Polished obsidian. Or glass. Cool, then warm, in time with the pulsing. Obviously a work of technology, it resonated deeply—fundamentally—inside Wemly. She watched transfixed as the period of the waxing and waning light changed, and adopted the rate of her own breathing. She took a deep breath and held it. The light glared back at her. She blew out the breath, and the light dimmed, only the blackness of the stone remaining as she forced herself not to breathe.
Wemly closed her eyes, feeling compelled to. House fires, car crashes, and drownings flickered weakly at the edge of her vision, which vanished with the opening of her eyes. She shivered to find Trudy hooked into her own gaze, nodding rhythmically, fighting her own body like a fish against a line.
The military had funded Trudy's work in memory and cognition long past any point of reasonable employment. Beyond the months when her grandfather had brought in a live-in assistant. The official word was early onset Alzheimer's, but it wasn't just conspiracy theorists who found the coincidence of her employment and eventual condition unlikely. There were whispered accounts of a laboratory accident, but Trudy was in no condition to resolve any disputes.
A tenuous connection to her grandma was what she held. Wemly felt an answer barely concealed, like the stone itself. Whatever she was holding had a deep connection to her grandma. It also began to itch, a predicament that Trudy seemed to understand as Wemly scratched at her palm.
Trudy tried to speak, but it came out a thick guttural drawl, and the frustration burned through their unbroken gaze. She began slapping the back of her neck with one hand, and pointing to the stone that Wemly held. This motion took an enormous effort from Trudy, her whole body twisting to accommodate it. Eventually it was too much, and she collapsed back into the pillows, the tenuous connection to Wemly severed.
Wemly shook Trudy gently, "Grandma?". And then again, louder, when there was no answer.
But it was clear what Trudy had been trying to communicate. Wemly placed the smooth stone against the back of her neck.
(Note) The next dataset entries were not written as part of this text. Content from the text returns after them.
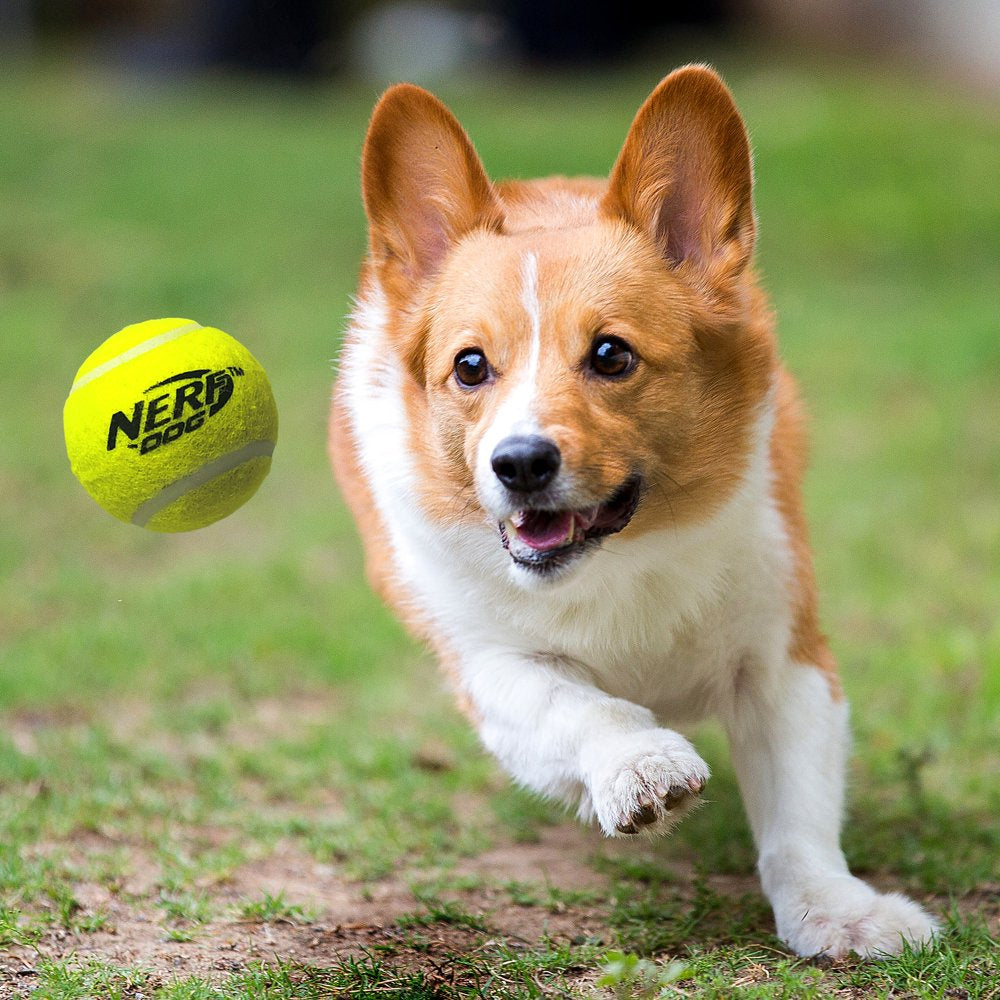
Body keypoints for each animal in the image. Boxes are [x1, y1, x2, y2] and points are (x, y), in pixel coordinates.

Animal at [328, 66, 936, 956]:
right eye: (470, 366)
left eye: (611, 354)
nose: (519, 464)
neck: (623, 558)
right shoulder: (487, 664)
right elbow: (578, 704)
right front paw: (639, 766)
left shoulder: (784, 659)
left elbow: (798, 816)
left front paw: (837, 910)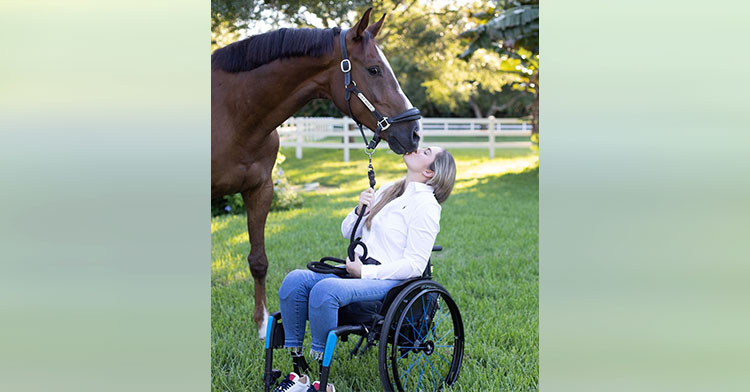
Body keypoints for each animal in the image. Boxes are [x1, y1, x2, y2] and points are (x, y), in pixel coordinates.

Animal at [212, 7, 424, 338]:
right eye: (374, 69)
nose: (414, 132)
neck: (233, 114)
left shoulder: (260, 189)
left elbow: (258, 260)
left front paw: (261, 325)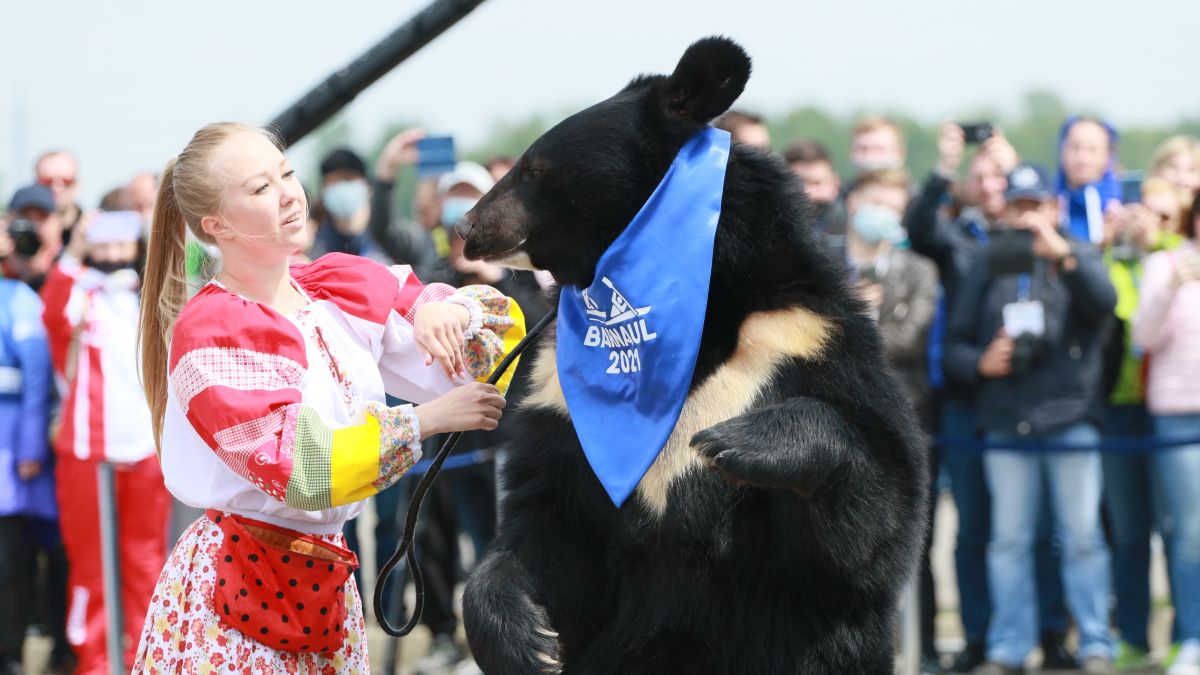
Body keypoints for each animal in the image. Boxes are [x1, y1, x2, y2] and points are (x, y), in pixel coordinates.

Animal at [458, 38, 926, 672]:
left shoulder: (810, 339)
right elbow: (547, 524)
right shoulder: (558, 394)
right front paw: (526, 640)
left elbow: (880, 512)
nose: (467, 228)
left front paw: (737, 442)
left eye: (534, 169)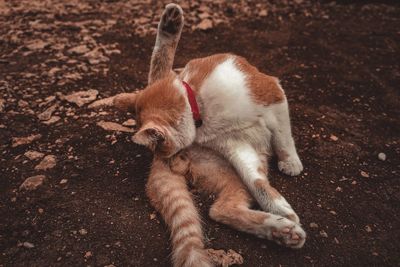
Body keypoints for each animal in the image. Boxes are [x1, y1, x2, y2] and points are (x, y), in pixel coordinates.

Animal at [115, 3, 306, 266]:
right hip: (230, 174)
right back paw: (283, 230)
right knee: (219, 210)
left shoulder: (273, 97)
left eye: (157, 145)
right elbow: (257, 182)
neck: (201, 105)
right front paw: (282, 210)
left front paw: (290, 163)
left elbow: (282, 138)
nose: (164, 156)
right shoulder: (235, 146)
The itching immediately stopped. The stone felt sticky, and as Wemly moved her head it pulled at the soft hairs of her neck. When she removed her hand, the stone stayed in place. She needed to pry with her fingernails to get it off again, and was surprised to see no remnants of glue or adhesive on the device.
Wemly's mouth was dry. Her hand holding the warm stone had started to itch again. She placed it back in the locket, and as she did noticed an inscription on the inside of the shell that she had missed in her initial excitement. It was a twenty five digit string, separated every five digits by a dash. Wemly had no idea what it meant, but it reminded her of an activation code for software, from the days when purchases were verified in that manner.
A nurse poked her head in. "Strange, right?" she asked, and then noticed Trudy sleeping. "Is she doing okay?"
Wemly could only agree.
"Was she able to say anything?" asked the nurse. "She kept trying. Her eyes were so alive. So awake." She considered, then added. "We even brought her a paper and pen, but it was futile. She couldn't make anything more than scribbles." She shook her head. "I never really get used to the swings." And then the nurse was halfway to the next room along the pattern of her shift.
Wemly wiped her eyes with the back of her sleeve, stood, and leaned close to give her grandma a kiss. "I'll figure it out," she said. Trudy had been trying to tell her what the stone meant. Wemly had no idea, but she wouldn't let her grandma down. She hadn't felt this motivated since the beginning of grad school.
The problem gripped her mind, cut through the cold, and deflected the snow that had started to fall. When Wemly arrived home, she was only aware of her hands because they were barely able to turn the key in the lock. We all break differently, but it's a collective decay, Wemly thought, and entered the inner warmth of her apartment.